## [Exercise goal]
Filter out every line below that lacks "essential", and copy the rest.

## [Stored data]
════════════════

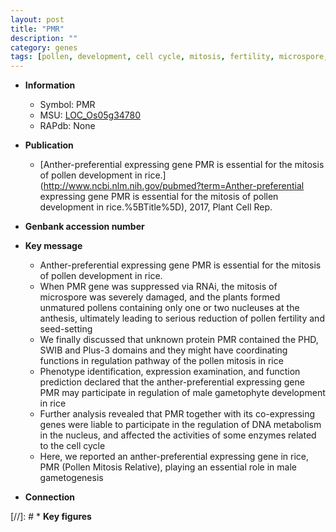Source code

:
 ```yaml
---
layout: post
title: "PMR"
description: ""
category: genes
tags: [pollen, development, cell cycle, mitosis, fertility, microspore, pollen development]
---
```


* **Information**  
    + Symbol: PMR  
    + MSU: [LOC_Os05g34780](http://rice.uga.edu/cgi-bin/ORF_infopage.cgi?orf=LOC_Os05g34780)  
    + RAPdb: None  

* **Publication**  
    + [Anther-preferential expressing gene PMR is essential for the mitosis of pollen development in rice.](http://www.ncbi.nlm.nih.gov/pubmed?term=Anther-preferential expressing gene PMR is essential for the mitosis of pollen development in rice.%5BTitle%5D), 2017, Plant Cell Rep.

* **Genbank accession number**  

* **Key message**  
    + Anther-preferential expressing gene PMR is essential for the mitosis of pollen development in rice.
    + When PMR gene was suppressed via RNAi, the mitosis of microspore was severely damaged, and the plants formed unmatured pollens containing only one or two nucleuses at the anthesis, ultimately leading to serious reduction of pollen fertility and seed-setting
    + We finally discussed that unknown protein PMR contained the PHD, SWIB and Plus-3 domains and they might have coordinating functions in regulation pathway of the pollen mitosis in rice
    + Phenotype identification, expression examination, and function prediction declared that the anther-preferential expressing gene PMR may participate in regulation of male gametophyte development in rice
    + Further analysis revealed that PMR together with its co-expressing genes were liable to participate in the regulation of DNA metabolism in the nucleus, and affected the activities of some enzymes related to the cell cycle
    + Here, we reported an anther-preferential expressing gene in rice, PMR (Pollen Mitosis Relative), playing an essential role in male gametogenesis

* **Connection**  

[//]: # * **Key figures**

════════════════

## [Response for this exercise]
    + [Anther-preferential expressing gene PMR is essential for the mitosis of pollen development in rice.](http://www.ncbi.nlm.nih.gov/pubmed?term=Anther-preferential expressing gene PMR is essential for the mitosis of pollen development in rice.%5BTitle%5D), 2017, Plant Cell Rep.
    + Anther-preferential expressing gene PMR is essential for the mitosis of pollen development in rice.
    + Here, we reported an anther-preferential expressing gene in rice, PMR (Pollen Mitosis Relative), playing an essential role in male gametogenesis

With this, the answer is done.